There is a common misconception that it makes sense to buy the best of kayaking gear and that the paddle should just be an afterthought. A day’s kayak fishing could potentially mean that the paddler makes well over ten thousand strokes with their paddle. When you realise how integral a paddle is to enjoying your kayak fishing then it makes sense to get a good one.
The ‘Oracle Angler’ paddle by Adventure Technologies is an excellent option. The paddle features a straight shaft and is available in a range of lengths. Made from carbon it is both light and strong and features an option of adjusting for an extra 10cms in length. With kayak seating options ranging from low to high, the extra 10cms is a great help for the higher seating option. The design of the shaft also allows for unlimited feathering, allowing the paddler to set the blade angles exactly the way they would like.
The paddle blades are constructed from fibreglass and offer excellent kayak control with the higher angle to be found on the blade. At 610cm2 each blade is going to displace a generous amount of water to really help propel the angler towards their mark. The tips of the blades are coated with what the company refer to as a ‘Duraweave’ finish. To you or me, that means that the tips of the blades are reinforced and far more abrasion resistant than a normal paddle blade. Great news for those of us that like to fish shallow and rocky areas where bass and wrasse like to hang around.
A stiff blade and shaft combination mean that the energy you expel when paddling is transferred to the water, not lost in bending and warping of the shaft or blade which makes for a far more efficient paddle stroke. Details like this may seem inconsequential but when you take the energy lost in one paddle stroke and multiply it by the amount of strokes made in a day it soon becomes obvious that any advantage a paddle can offer is worth taking.

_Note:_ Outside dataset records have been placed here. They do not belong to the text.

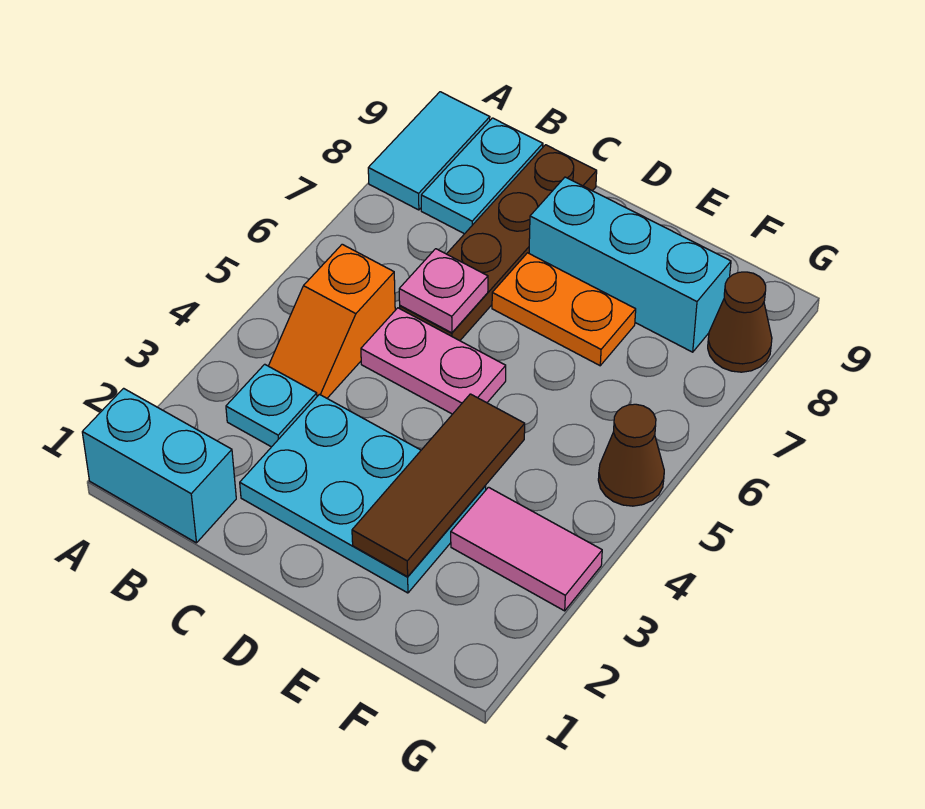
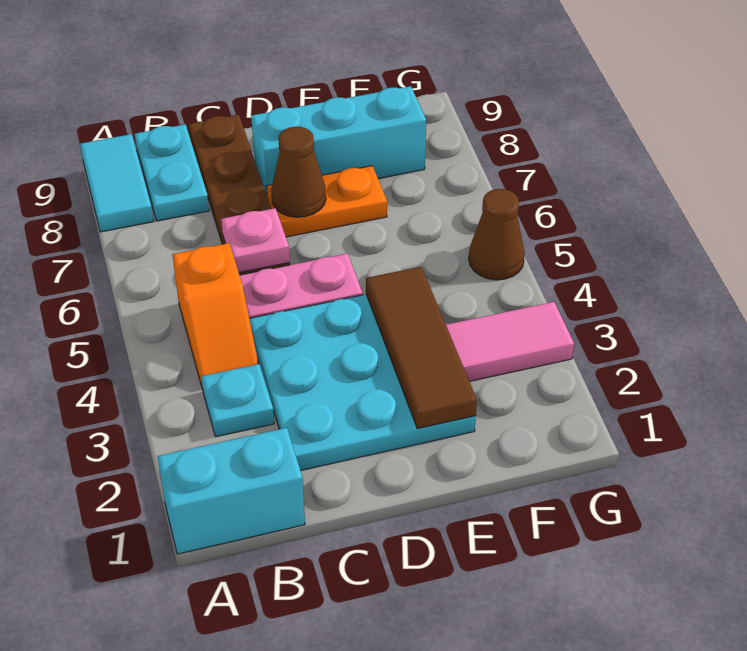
cyan plate C2:E3 level 1 -> cyan plate C2:E4 level 1
brown cone G8 level 1 -> brown cone D7 level 2

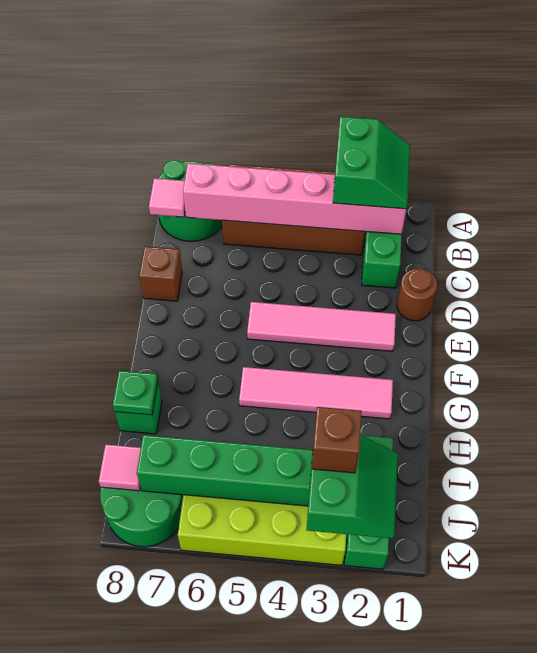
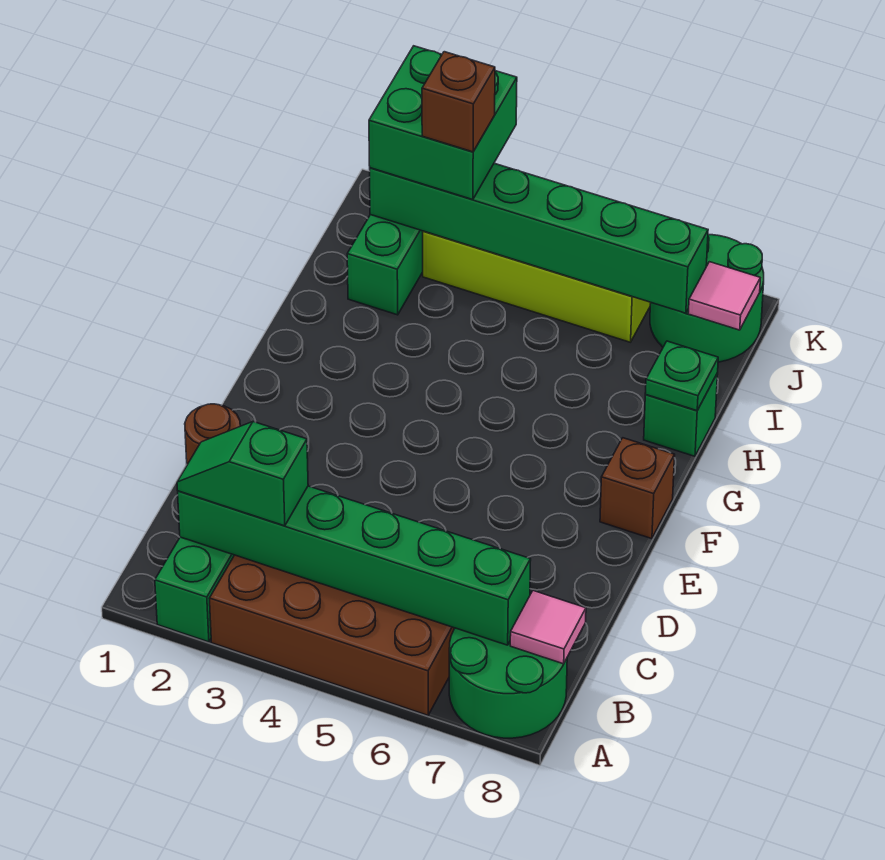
green slope A2:B3 level 3 top 3 -> green slope B2:B3 level 3 top 3
pink brick B2:B7 level 2 -> green brick B2:B7 level 2
brown brick D8 level 1 -> brown brick F8 level 1
pink tile E2:E5 level 1 -> none
pink tile G2:G5 level 1 -> none
green slope J2:K3 level 3 top 3 -> green brick J2:K3 level 3

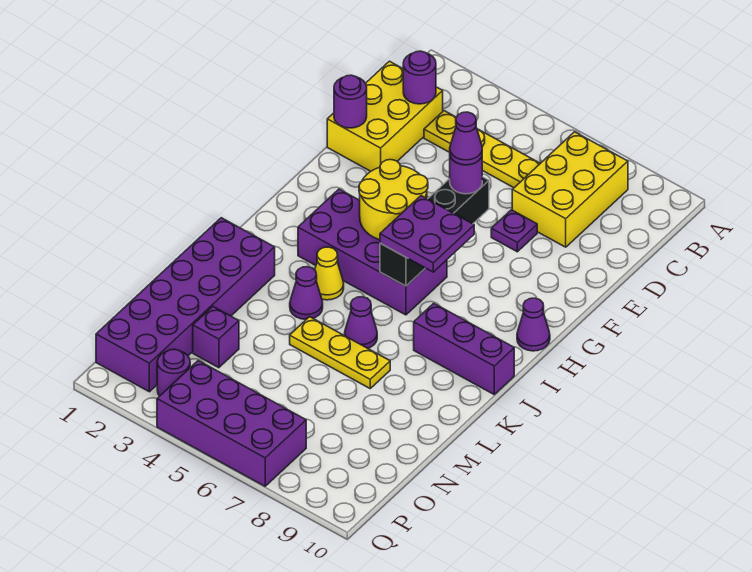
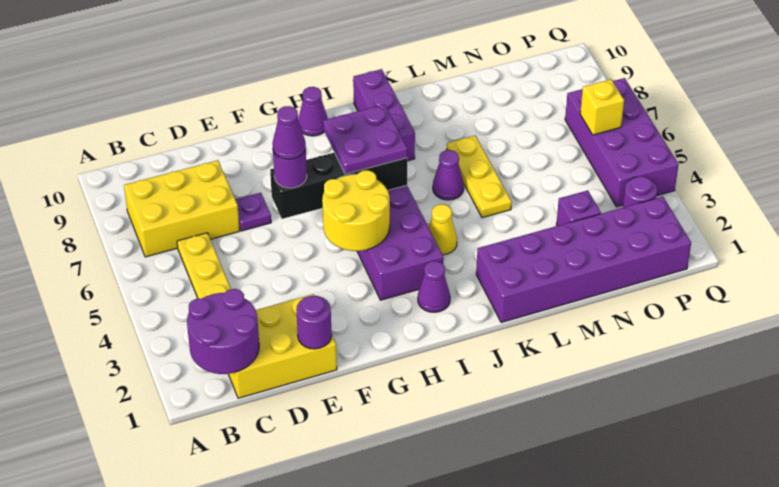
purple round brick C2 level 2 -> purple round brick B1:C2 level 2
purple cone K4 level 1 -> purple cone I2 level 1
none -> yellow brick P6 level 2

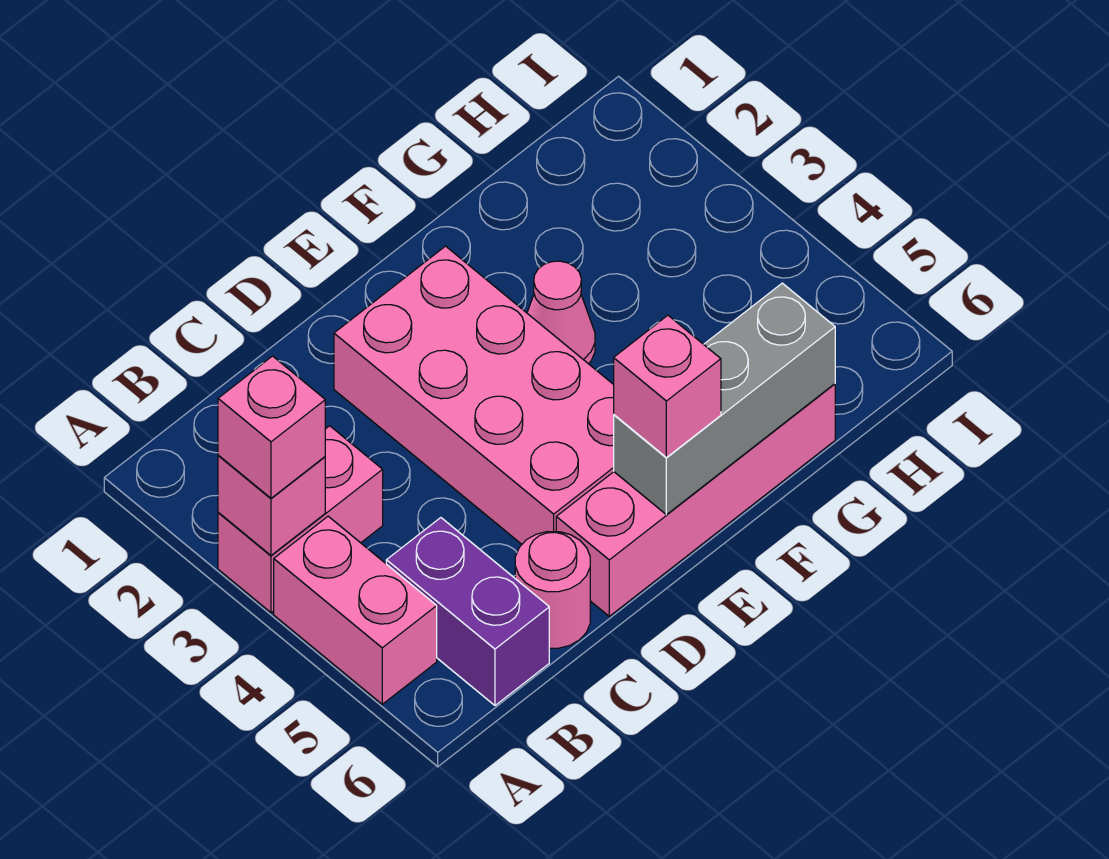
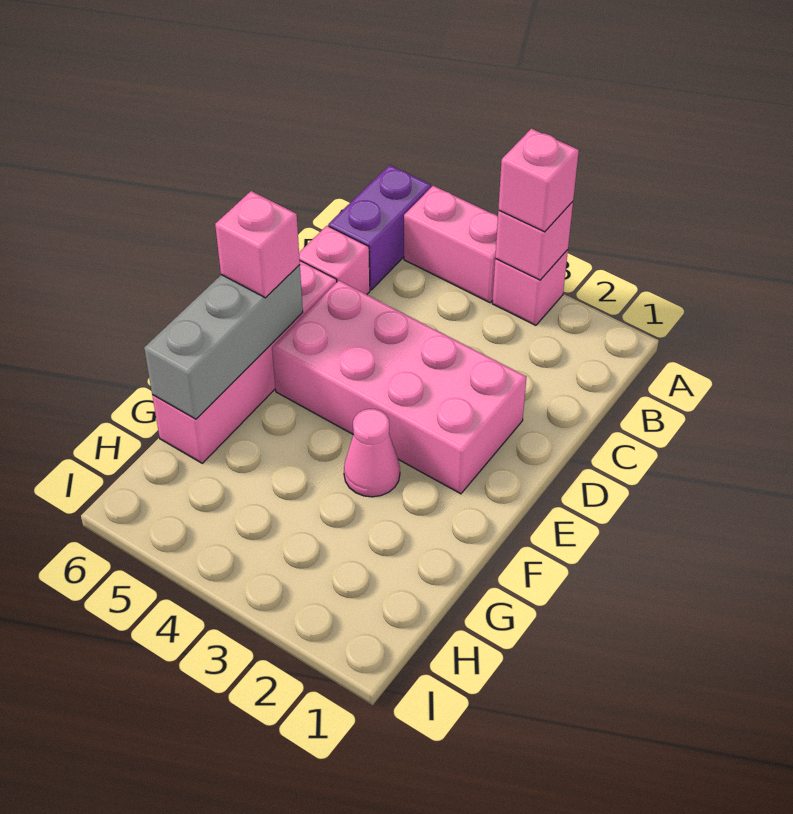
pink brick A3:B3 level 1 -> pink brick A3 level 1
purple brick B5:B6 level 1 -> purple brick A6:B6 level 1
pink round brick C6 level 1 -> pink brick C6 level 1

So what makes this an ‘angler paddle’? Adventure Technology Paddles have added a few details that will be of benefit to some anglers. The shaft of the paddle itself has been finished to include a measure that runs from 0 – 91cms and 0 – 36 inches. All important for measuring the trophy catches. Most specimens are weight based but in Ireland there is a growing tendency to measure fish rather than weigh them for specimen claims. Indeed some species can only be claimed with a length rather than a weight like tope and smooth hounds so a paddle like this one could be a great help.
One of the paddle blades also features a line guide. This can be used to try to retrieve lures form snags. The paddle can be fed down the line with the aim of using it to help free your snagged item. I have also found it very handy for overhead snags in trees on smaller freshwater systems. Just don’t try it if your snag is out of reach of the paddle. A lure snagged sixty feet below will most likely have to stay there!
One final addition for us anglers was the inclusion of a fish as a logo on the blades! The ‘digital camo’ colour pattern on the blade shows up the logo well. Hardly something that will put more fish in the kayak but a nice touch all the same.
Retailing at approximately €250 this paddle is not cheap. That said, it is by no means near the expensive end of the scale either. I think the Oracle Angler is money well spent, you get a quality product that will last for years and has a couple of clever additions to make your time on the water a little bit easier. It is light and will give hours of comfortable paddling, day after day. For those of you that think I am slightly mental for even suggesting a paddle that comes in at €250 look at it this way – if you forked out big money for a boat would you treat the engine as an afterthought? The paddle is the kayak angler’s engine.
The Adventure Technology Paddles ‘Oracle Angler’ can be found in Ireland at the Canoe Centre along with a range of other paddles.